Sunday, June 19, 2005

Travelling by Rail

Springfield MA 9:08

There is no better way to look into God’s eyes than traveling by train. I have taken commuter trains all my life but I have never until now ridden train from one city to another. The 9:05 lurched out of Springfield just a few minutes late. The scenes outside the picture window next to my seat began to change.

The Connecticut River begins its dance with me; a game of hide and seek disappearing and then reappearing behind a thick lush tree line. This blue-eyed river begins its dance with me as a marvel at a landscape that is at once both rural and urban.

The flowers have an iron look and the color is predominantly rust. The jagged blue stones supporting the rails seem to absorb the reckless heat outside the car. The temperature is in the nineties and high humidity.

It amazes me that people still travel by train. It’s a cliché to talk about the journey being as important as the destination but it is true. There is a sense of journey here as is missing when one travels by plane or even bus. These forms of transport make one feel more like cattle. Moving at hyperchronologic rates is efficient and even necessary, but I swear that molecules in my body are rearranged when I travel by plane.

Train travel is over one hundred years old but there is something about NOT traveling on roads designated for cars or bikes or even pedestrians. In a train you move where the rails take you. There is a great sense of letting go that is not found in other forms of travel.

Windsor Locks – 9:28

When traveling by train, there is no need for a movie. For me, the landscape is a never ending movie. I wish I knew more about wildflowers in New England. There is this gentle and simple white blossom around us everywhere that just kisses my window. As we tumble along I notice the hypnotic effect of the flowers being so close as we pass. These pants stop growing just at the point where the train passes. There is an implied learning. This is intelligent life along these rails.

The train whistle is a scream almost bragging: “Get out of my way, I’m not stopping!” as we pass through small hamlets and towns at seventy or eighty miles an hour I would guess. It’s a youthful sound and such an old technology.

Hartford – 9:40

The train stops to pick up people as I spy a woman with burl wood colored nails get on. The color complements the rust color so pervasive around the tracks, old metal tools, rusted rails just sitting, old fences left to rot. At one point all these things had a purpose but now they are just left. There are stories everyone around the rails.

Skunk cabbage grows everywhere and a form of wild arbor vitae with their edges browned by the train being so close almost swallows up the rail at one point.

The river plays hide and seek again.
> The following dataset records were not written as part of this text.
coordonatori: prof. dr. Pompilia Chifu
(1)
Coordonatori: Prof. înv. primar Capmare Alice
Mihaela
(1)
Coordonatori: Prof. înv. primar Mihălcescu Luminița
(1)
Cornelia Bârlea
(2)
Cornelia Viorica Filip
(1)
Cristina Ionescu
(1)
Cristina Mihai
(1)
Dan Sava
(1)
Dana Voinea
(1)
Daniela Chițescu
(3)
The rocking of the car settles me; the quiet in me is deep and almost purposeful.

Meriden – 10:08


We always seem to short change time. I have come to this conclusion. In our mission to never waste a single moment we let the great vat of what is meaningful spill all over. Train travel is like massage, I think. Sometimes we pay money to have a masseuse put our muscles into configurations that our bodies remember as familiar, a natural state of relaxation. Train travel does the same for our spirit. It allows me to accept time as the natural condition of space and distance.

We have screwed ourselves by denying this.

Wallingford – 10:17

I can see other trains now and cars with graffiti, “tagging” they call it. Michelangelo painted ceilings, these kids “tag” cars. Moving art makes art moving – I try to think of some promotional slogan for the urban art form.
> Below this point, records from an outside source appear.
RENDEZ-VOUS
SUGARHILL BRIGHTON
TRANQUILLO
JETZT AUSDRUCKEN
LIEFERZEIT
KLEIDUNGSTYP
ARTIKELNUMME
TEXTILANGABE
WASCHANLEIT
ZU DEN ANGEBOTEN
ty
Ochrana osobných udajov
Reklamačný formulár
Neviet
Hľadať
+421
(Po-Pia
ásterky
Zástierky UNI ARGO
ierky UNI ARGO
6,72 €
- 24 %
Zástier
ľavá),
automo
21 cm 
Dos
New York is closer and the haze is dense now. I can feel the city the way the train starts and stops now. The way the passengers look more commuter-like wearing those faces I used to wear.

New Haven – 10:35

I have dared to let the sexual swaying of the car seduce me; the Doppler effect of background noises as they pass my window adds to a composition created by the train. The movement of the wheels travel through my seat, into my spine and into my brain.

This used to be the fastest way to travel, I think. Perhaps there was someone writing about the loss of romance as the train replaced the horse and buggy or the stage coach.

All change involves trade offs. At one point, train travel may be been looked at as the downfall of man. Others saw it as a great time saver. Both views are correct, of course.
Anything that brings real advancement is by nature both a blessing and a curse.

We stop here to change engines. There is a flat silence as the doors open, and passengers move in an out, to smoke, to stretch their legs. Try that on a plane.


New Rochelle – 11:05

We have crossed over the mouth of the river and I can see the Long Island Sound outside the opposite window. We are bee-lining it right to city. We stop for a long time at New Rochelle as we wait for other trains to come northbound on the track.

Still, I am just like everyone else, impatient, waiting. But when the train is moving I can feel the blood in my body moving faster.

We start to enter longer and longer tunnels. New York is near.

New York City, Penn Station – 12:30

We round some large curve and I can see the gray noble outline of the city. I swear the city appears to have her arms wide open as the rails all seem to lay straight into her.

I am gliding into the city on steel – a city whose very skeleton is made of steel. Like a salmon swimming upstream I feel a sense of being home. There is an instinctual sense of belonging that overpowers me.

I am home and saddened, all at once.